International expert reports calling the preparations for the July 1 reopening “chaotic” is being polite. Not in that nothing is being done, but the near-daily announcements of changes in the requirements and the scramble to make sure hotels and other tourism-service businesses are ready is not helping.
Having reports circulate just yesterday citing Tourism Minister Phiphat Ratchakitprakarn saying that Phuket “will not be ready” for July 1 would have deterred any prospective tourists from making any decisions of travel to Phuket – even if just for day until they learned that Tourism Authority of Thailand (TAT) Governor Yuthasak Supasorn was in Phuket in person that same day (yesterday) to lead a workshop with leading Phuket tourism figures about making sure that businesses and services that will be open for the reopening are so in full compliance with anti-COVID measures.

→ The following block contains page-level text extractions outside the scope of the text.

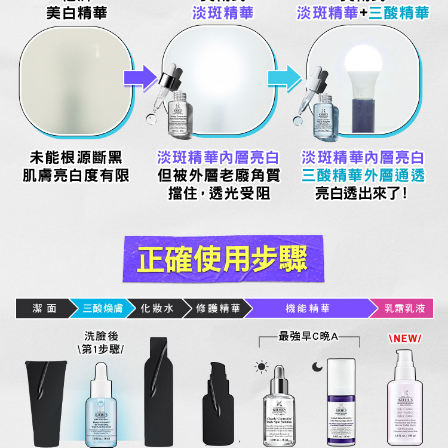
美白精華
淡斑精華
淡斑精華+三酸精華
未能根源斷黑
淡斑精華內層亮白
淡斑精華內層亮白
肌膚亮白度有限
但被外層老廢角質
三酸精華外層通透
擋住，透光受阻
亮白透出來了！
正確使用步驟
潔 面
三酸煥膚
化妝水
修護精華
機能精華
乳霜乳液
洗臉後
\NEW/
最強早C晚A
\第1步驟/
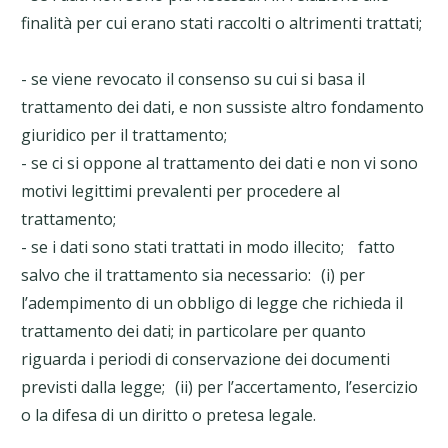
finalità per cui erano stati raccolti o altrimenti trattati;
- se viene revocato il consenso su cui si basa il
trattamento dei dati, e non sussiste altro fondamento
giuridico per il trattamento;
- se ci si oppone al trattamento dei dati e non vi sono
motivi legittimi prevalenti per procedere al
trattamento;
- se i dati sono stati trattati in modo illecito; fatto
salvo che il trattamento sia necessario: (i) per
l’adempimento di un obbligo di legge che richieda il
trattamento dei dati; in particolare per quanto
riguarda i periodi di conservazione dei documenti
previsti dalla legge; (ii) per l’accertamento, l’esercizio
o la difesa di un diritto o pretesa legale.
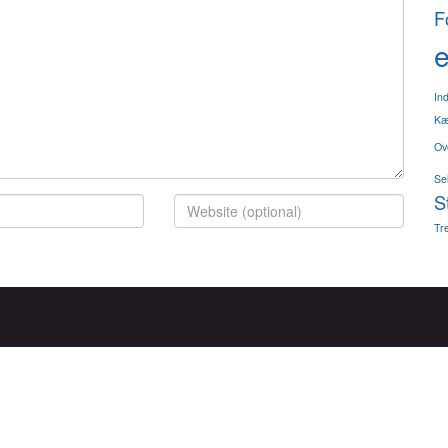
F
e
In
Kæ
Ov
Se
S
Tre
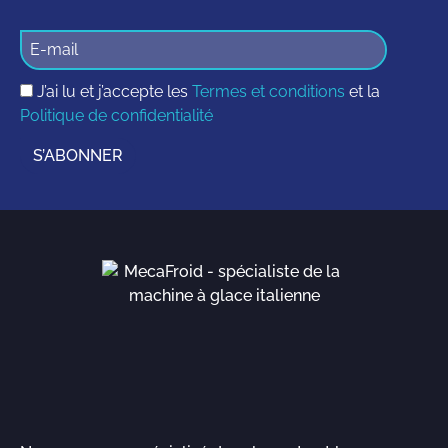
J’ai lu et j’accepte les
Termes et conditions
et la
Politique de confidentialité
S’ABONNER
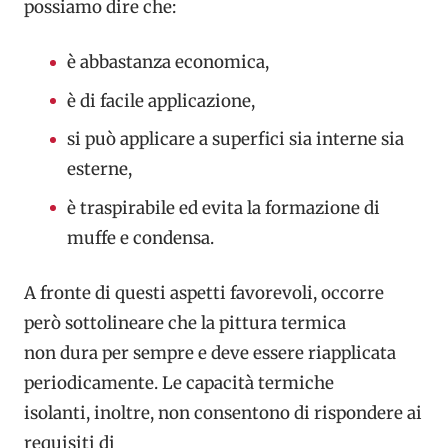
possiamo dire che:
è abbastanza economica,
è di facile applicazione,
si può applicare a superfici sia interne sia
esterne,
è traspirabile ed evita la formazione di
muffe e condensa.
A fronte di questi aspetti favorevoli, occorre
però sottolineare che la pittura termica
non dura per sempre e deve essere riapplicata
periodicamente. Le capacità termiche
isolanti, inoltre, non consentono di rispondere ai
requisiti di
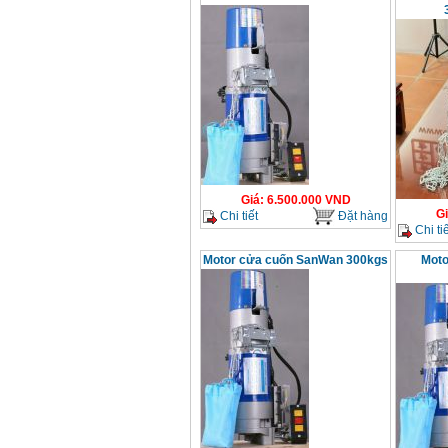
Giá
:
6.500.000
VND
G
Chi tiết
Đặt hàng
Chi tiế
Motor cửa cuốn SanWan 300kgs
Moto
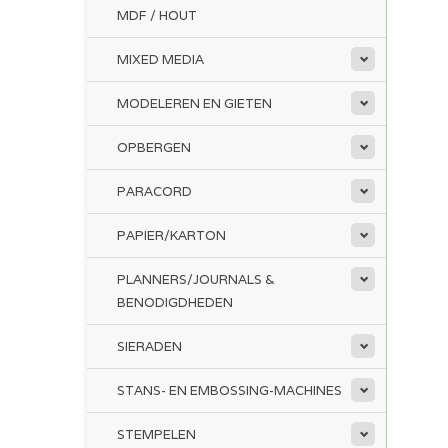
MDF / HOUT
MIXED MEDIA
MODELEREN EN GIETEN
OPBERGEN
PARACORD
PAPIER/KARTON
PLANNERS/JOURNALS &
BENODIGDHEDEN
SIERADEN
STANS- EN EMBOSSING-MACHINES
STEMPELEN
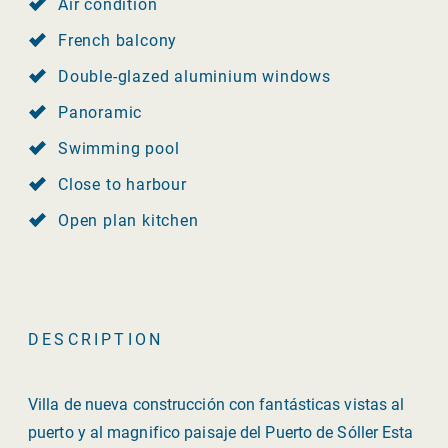
Air condition
French balcony
Double-glazed aluminium windows
Panoramic
Swimming pool
Close to harbour
Open plan kitchen
DESCRIPTION
Villa de nueva construcción con fantásticas vistas al
puerto y al magnifico paisaje del Puerto de Sóller Esta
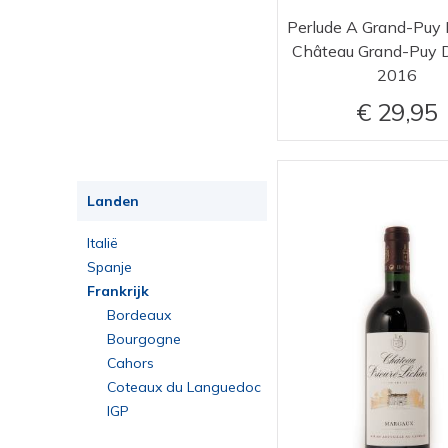
petit verdot
mourvèdre
Perlude A Grand-Puy
Château Grand-Puy 
2016
29,95
Landen
Italië
Spanje
Frankrijk
Bordeaux
Bourgogne
Cahors
Coteaux du Languedoc
IGP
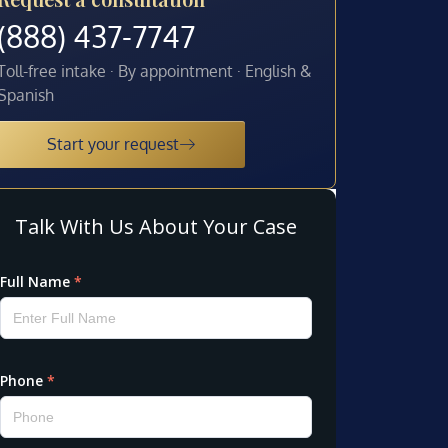
(888) 437-7747
Toll-free intake · By appointment · English &
Spanish
Start your request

It should be taken for granted that if July 1 were no longer going ahead, the governor of the most important international tourism agency for the country would not be wasting his time with leading such a workshop. Mr Yuthasak’s attendance in person was to prove one point only: a clear message of the importance he is personally giving to July 1.
The problem stems from right here in our province, where our local leading provincial officials are not providing the assurances needed to instill confidence in the messages the public is receiving. The lack of updates and reports – even if the answer to any particular issue, say the vaccination of expats on the island, is “we do not know right now, please wait” – forces people to look elsewhere for answers.
That is how expats across the island started looking at the ThailandIntervac.com/expatriates web portal to register to be vaccinated, exactly how they were told repeatedly by officials in Bangkok. It was not until the grapevine advice of seasoned expats on the island, using their own contacts and understanding of local bureaucracy, and of the required ‘kreng jai’ kowtowing to superiors in the capital, that it has become clear that Phuket expats are not to be registered by that system.
The public relations exercise has been a farce. Mr Yuthasak’s visit yesterday was not reported by local government agencies. Not even a link to the report posted in the TAT’s main website was shared on Phuket’s official channels, leaving any observers open to taking the report of Mr Phiphat’s claim – which still may be true – at face value. People just do not know what is true.
Silence on the last three COVID deaths in Phuket – now three deaths in under two weeks – also leaves a chasm in people’s confidence, as everywhere else in country seems to be appraised of the COVID situation in their provinces.
If Phuket officials are withholding information because they have been ordered to by superiors in Bangkok, they must say so. If higher-ranking officials are making announcements directly regarding Phuket while elsewhere in the country, those reports must be relayed through Phuket officials.
Constant reassurance is needed. Without it, Thailand will reap what it sows through confusion.